Steve’s house has,, an odd lay out.
Billy’s is just rooms all in a row, a kitchen a living room, a hallway. Two bedrooms, a bathroom. Master bedroom, master bathroom. Unfinished basement.
That’s it.
But Steve’s, Billy could get lost in there.
He had two, two, living rooms. One was for television and the other was just for show. A sitting room, Steve had said. There was a dining area off the kitchen, and a formal dining room. Complete with oil painting of the Harrington family and a big mahogany table.
Then there was the rec room downstairs, a bar built into the wall, soft couches and a huge 35 inch t.v. There was a dart board and a billiards table, and every time the two of them tried to play pool, they ended up fucking on it instead.
The master bedroom is unlike anything Billy’s ever seen.
It was enormous, had it’s own fireplace and two walk in closets. And the en suite bathroom was bigger than Billy’s whole bedroom. Billy liked the bathtub, liked that they could both fit in it.
And Mr. Harrington’s study.
Billy only liked going in it when he was a little bit drunk, when the thrill of defiling that perfect son on that perfect oak desk outweighed the nagging fear of somehow getting Steve into trouble.
The upstairs was all guest rooms, three of them with two bathrooms. Steve had his own bathroom.
Steve’s room was weird to Billy.
He was expecting, more.
Even his own room had some personality in it, had Metallica posters and hot chicks plastered up.
Steve had plaid.
Lots and lots of plaid.
But then there was more to this house.
There was another upstairs, like someone had just tacked another house right on top.
The upper rooms were mostly unfinished, attic space used for storage.
Labeled containers of Steve’s baby things, furniture that had been moved out of rotation, holiday decorations Mr. Harrington paid someone else to put up.
But there was one attic room that Steve had claimed for his own, made it a little nest.
The couch was worn, apparently had been in the rec room for some time. The television was small, and fizzed out a lot, but there was a decent record collection, and some books, and-
Here it was.
This is where Steve kept his personality.
There were old baseball trophies and love letters from girls. There were lewd drawings and shitty poems and worn out journals.
He had tacked up posters, everything from Queen to Prince to Trooper to the Grateful Dead. He had taped pictures and Polaroids to the walls, tiny Steve and Tommy covered in mud, a young Carol wearing a pissed-off expression. There were even some of Billy now, some blurry ones from parties, a dimly lit one Billy had clumsily taken, Steve asleep in his lap.
There were hand knitted blankets and skeins of yarn ready to create more.
There was cheap liquor and probably eight different bongs.
It was Billy’s favorite room in the whole weird house.
It felt lived in, not just for show like the formal dining room, the sitting room, the master bedroom.
The room had a soul.
And it felt safe, felt like the safest place in the whole world as they curled up on the couch, swearing whenever the t.v. fizzed out too much for them to see what was happening.
It’s where Billy felt safe enough to talk about his dad, to cry about his mom. Where he felt safe enough to pull Steve to standing, and dance with him like they were at some lame cotillion. It’s where Steve’s laugh sounded the clearest, where Billy heard the words I love you for the first time and actually believed them. It’s where Billy saw Steve cry for the first time, stoned out of his mind and wailing about how he was a disappointment, how he would amount to nothing.

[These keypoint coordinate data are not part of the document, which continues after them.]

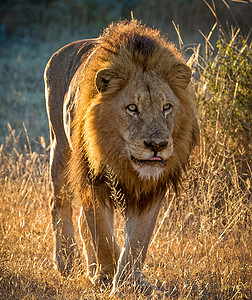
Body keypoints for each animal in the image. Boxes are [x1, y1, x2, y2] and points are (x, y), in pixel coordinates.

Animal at [44, 19, 199, 294]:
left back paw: (91, 268)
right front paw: (107, 276)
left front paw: (129, 282)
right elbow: (102, 234)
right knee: (59, 203)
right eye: (132, 108)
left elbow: (138, 239)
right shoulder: (92, 178)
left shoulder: (152, 189)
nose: (157, 145)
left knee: (82, 218)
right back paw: (66, 261)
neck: (122, 158)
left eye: (166, 107)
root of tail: (59, 52)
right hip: (60, 148)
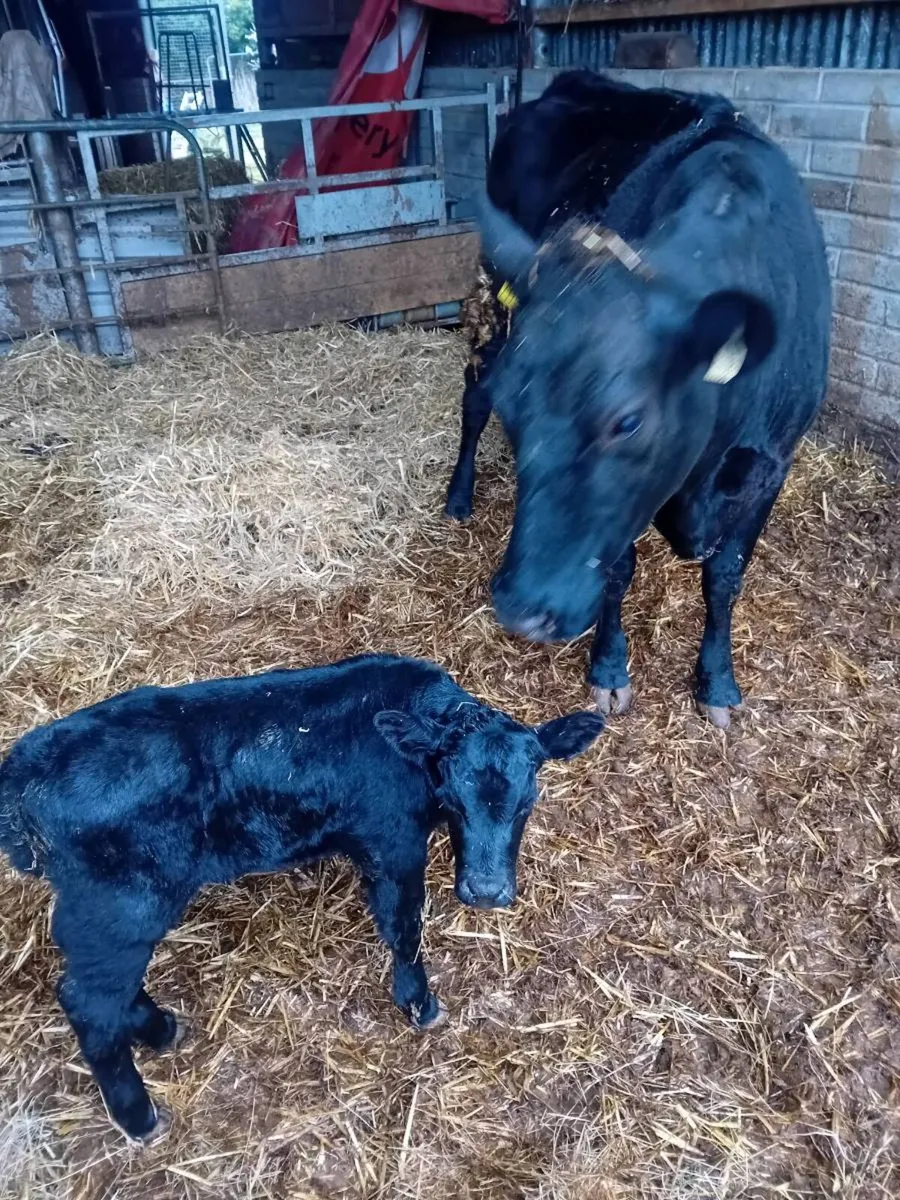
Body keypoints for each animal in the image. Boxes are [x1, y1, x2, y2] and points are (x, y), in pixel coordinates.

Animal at [0, 653, 603, 1142]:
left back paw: (160, 1029)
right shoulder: (393, 844)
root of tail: (23, 771)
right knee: (89, 1003)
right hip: (119, 905)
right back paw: (139, 1115)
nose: (485, 891)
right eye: (452, 798)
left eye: (528, 800)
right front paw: (419, 1002)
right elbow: (404, 925)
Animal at [445, 70, 831, 728]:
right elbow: (616, 571)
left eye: (627, 421)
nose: (521, 609)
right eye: (518, 410)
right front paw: (608, 670)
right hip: (492, 301)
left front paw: (717, 682)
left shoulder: (772, 461)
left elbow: (725, 575)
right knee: (474, 399)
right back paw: (459, 494)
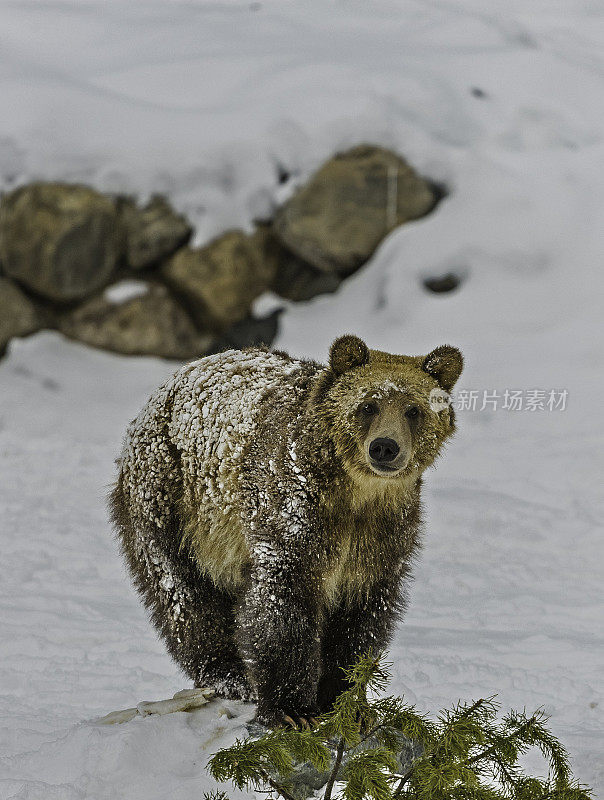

It’s where Billy realized he was in love. Realized he would probably never feel the same visceral adoration for anyone other than Steve.
It’s where Billy ended up proposing.
As they were tangled together on the old couch, naked and sweaty and out of breath. Only a few hours since Billy had been handed his high school diploma.
Where he said, run away with me and for forever, Pretty Boy and never gonna love anything like I love you.
And that’s about as close as they could get to anything legal.
And everywhere they lived together, every dilapidated apartment, and tiny house, Billy made sure the whole place felt the way that attic did, felt as safe and warm and blissfully happy.